De rechtbank acht, gelet op het voorgaande, wel wettig en overtuigend bewezen dat verdachte zich door haar handelen heeft schuldig gemaakt aan de onder 1 subsidiair ten laste gelegde overtreding van artikel 5 WVW. Anders dan de verdediging heeft betoogd, heeft de verdachte met haar verkeersgedrag gevaar op de weg veroorzaakt door, zonder zich er goed van te vergewissen dat er niemand meer overstak, (hard) op te trekken. Dit gevaar voor andere weggebruikers heeft zich daadwerkelijk verwezenlijkt in het verkeersongeval.
4.2.
Bewijswaardering feit 2
4.2.1.
Standpunt verdediging
De verdachte moet worden vrijgesproken van het onder 2 ten laste gelegde feit, omdat zij is doorgereden uit schrik en pas een eindje verderop is gestopt en toen zag dat omstanders het slachtoffer te hulp schoten. Daarom kan niet worden bewezen dat zij het slachtoffer in hulpeloze toestand heeft achtergelaten.
4.2.2.
Beoordeling
Vast staat dat de verdachte na het verkeersongeval is doorgereden en het slachtoffer daarbij op straat heeft achtergelaten. Ook staat vast dat zij wist dat dit ongeval had plaatsgevonden en dat het slachtoffer daarbij op de grond terecht was gekomen. Zij heeft daarna met haar auto kort stilgestaan op de plaats van de aanrijding, maar heeft vervolgens toch besloten om door te rijden. Zij is naar huis gereden en heeft pas ongeveer een uur na het ongeval 112 gebeld en zich gemeld als betrokkene bij het ongeval. Zij was toen al enige tijd thuis.

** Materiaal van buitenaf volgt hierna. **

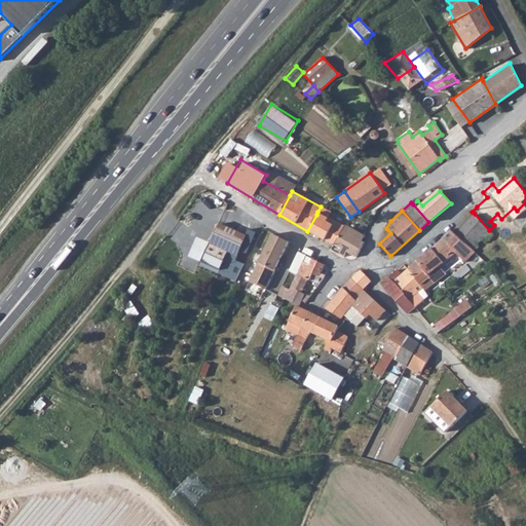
[(307,231),(333,245),(343,225),(338,223),(337,225),(333,223),(332,224),(326,221),(328,218),(317,212),(316,215),(307,231)]
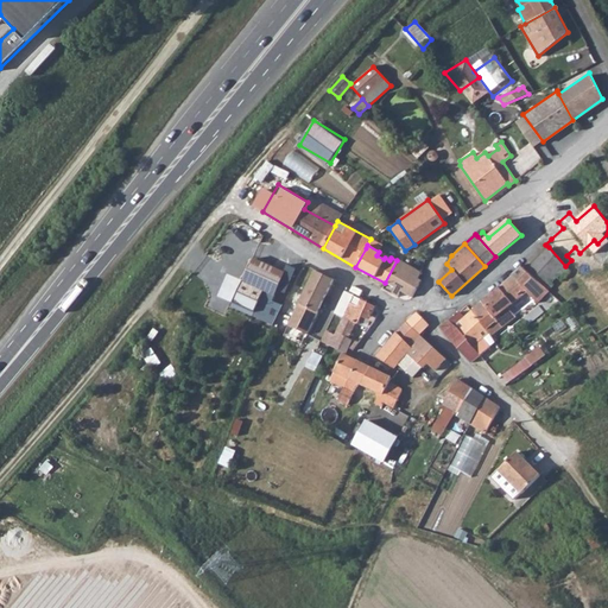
[(526,271),(548,291),(552,284),(548,279),(555,273),(562,280),(570,271),(565,266),(549,247),(533,261),(526,271)]
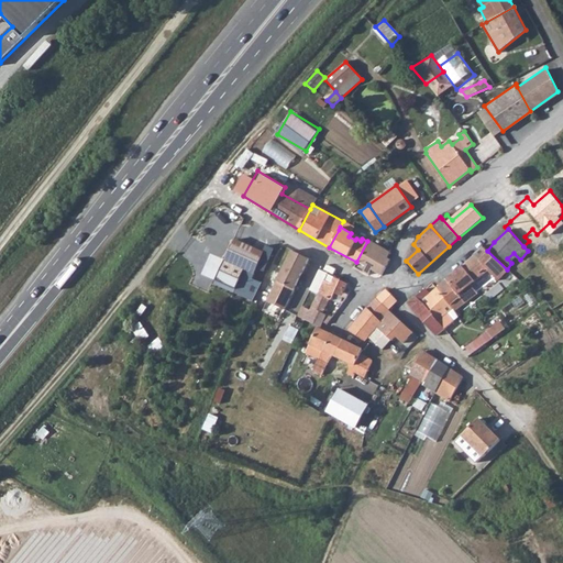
[(256,273),(263,276),(272,257),(234,240),(225,258),(225,260),(245,268),(256,273)]
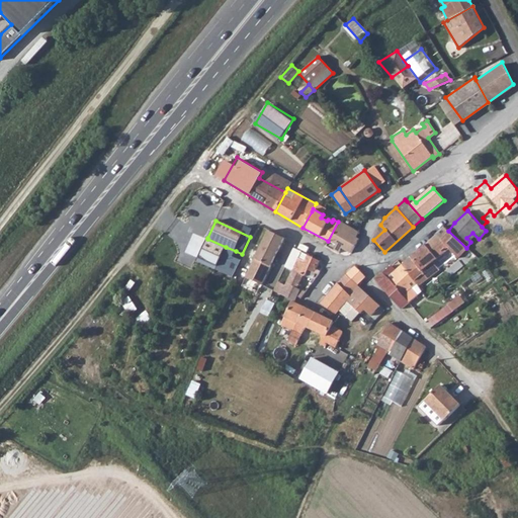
[(328,241),(335,245),(333,250),(338,253),(341,248),(350,253),(358,239),(355,237),(357,232),(341,222),(338,222),(328,241)]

De politie trof het slachtoffer enkele minuten na het ongeval liggend op straat aan. Hij was aanspreekbaar, maar meerdere keren verminderde zijn bewustzijn. Hij gaf aan dat hij veel pijn had aan zijn hoofd en nek. Kort daarna is hij met de ambulance overgebracht naar ziekenhuis in verband met mogelijk hersenletsel. Daar bleek dat hij meerdere schedelbreuken en bloedingen in zijn schedel had.
Vanwege de klap waarmee de aanrijding, gelet op de schade aan de auto en de fiets en gelet op genoemd letsel, gepaard moet zijn gegaan, wist of kon de verdachte redelijkerwijs vermoeden dat het slachtoffer daarbij (mogelijk) letsel had opgelopen. Door desondanks door te rijden, heeft zij het slachtoffer in hulpeloze toestand achtergelaten. Dat er wellicht omstanders waren die het slachtoffer te hulp schoten, maakt dit niet anders.

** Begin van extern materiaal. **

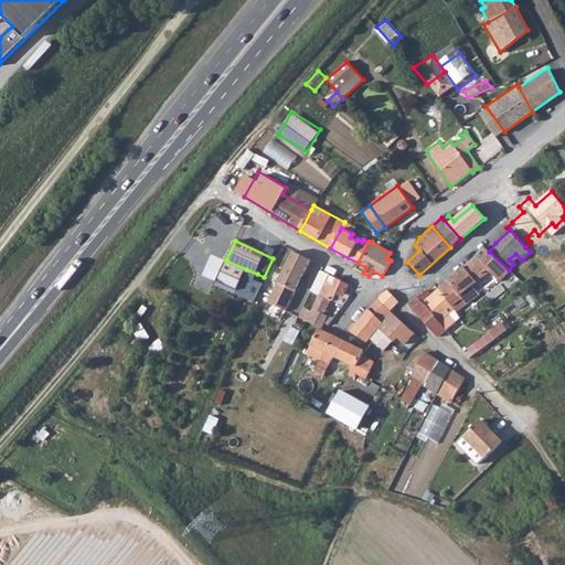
[(260,295),(269,299),(292,248),(284,245),(260,295)]
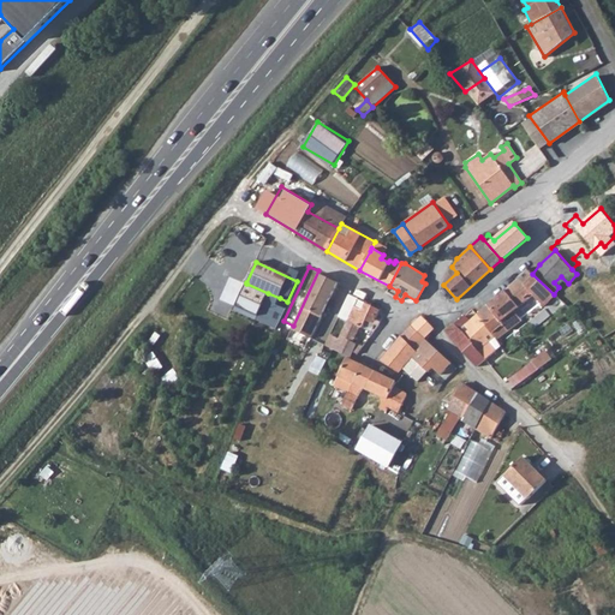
[(503,290),(518,308),(532,294),(542,306),(554,294),(532,274),(526,269),(503,290)]
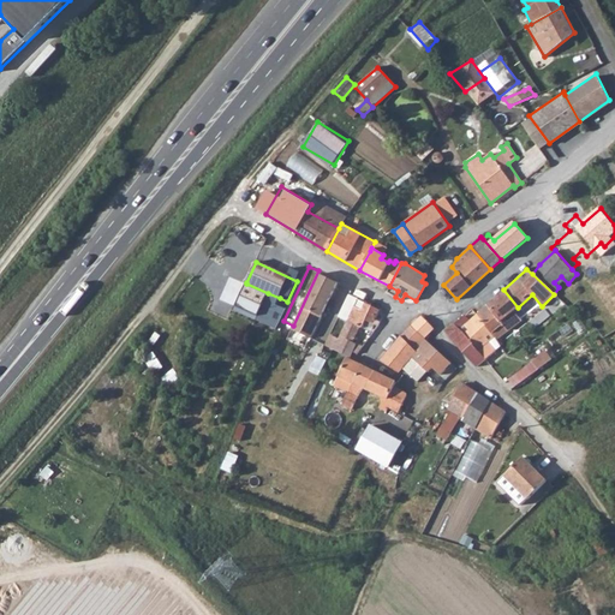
[(303,308),(292,329),(310,339),(336,282),(318,273),(303,308)]
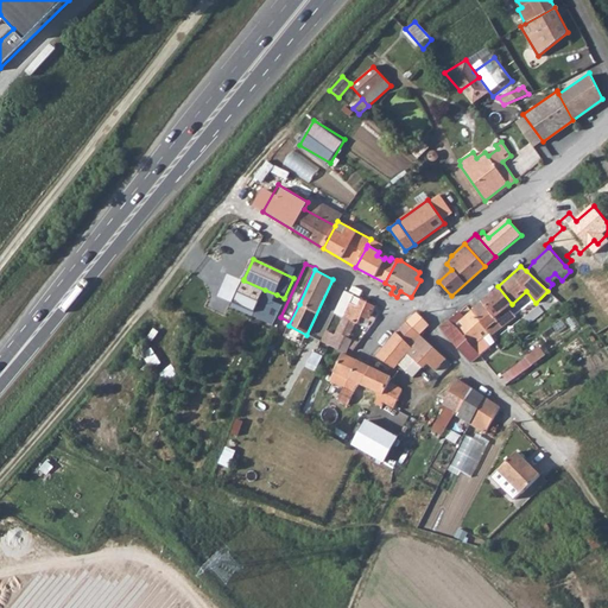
[(265,290),(244,280),(235,302),(255,310),(265,290)]
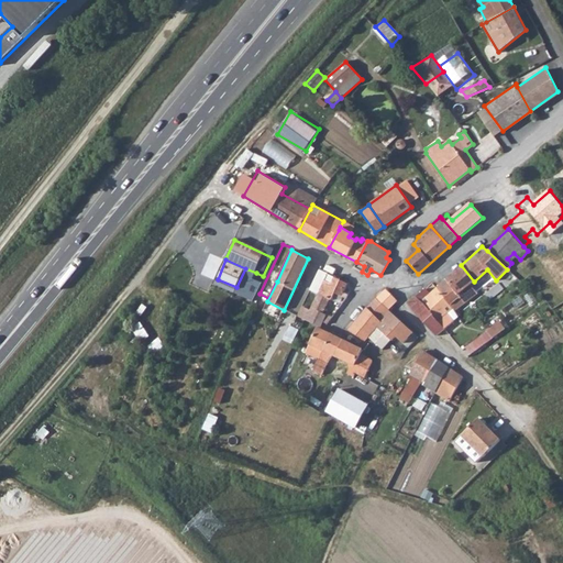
[(445,279),(463,302),(475,294),(470,285),(474,282),(461,265),(445,279)]
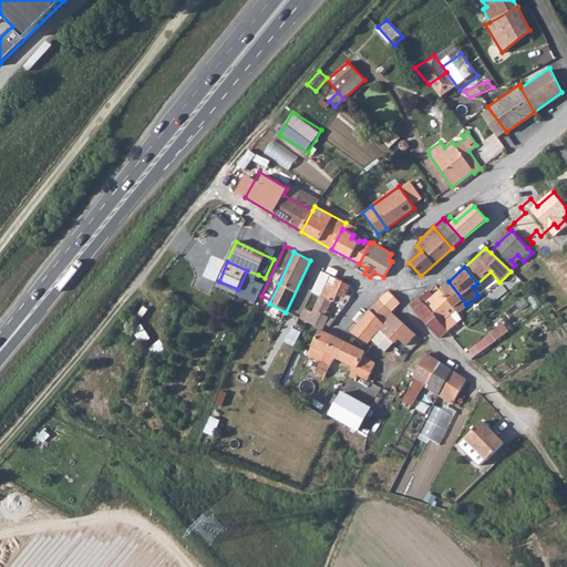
[(247,270),(238,289),(235,296),(253,303),(261,285),(255,282),(258,275),(247,270)]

De rechtbank acht bovendien niet aannemelijk geworden dat de verdachte pas is doorgereden nadat zij zich er eerst van had verzekerd dat adequate hulp werd geboden aan het slachtoffer, omdat haar verklaring op dit punt niet verenigbaar is met haar verklaring dat zij in paniek is weggereden.
Dat de verdachte erg van de aanrijding geschrokken was, is op zich begrijpelijk, maar doet aan het bewijs voor dit feit niet af. Zij is niet teruggegaan naar de plaats van het ongeval en heeft ook pas een uur later 112 gebeld. De verdachte heeft ook nog verklaard dat omstanders boos naar haar auto toe kwamen, maar deze verklaring vindt geen bevestiging in het dossier en ontslaat haar ook niet van haar plicht om een slachtoffer in hulpeloze toestand te helpen.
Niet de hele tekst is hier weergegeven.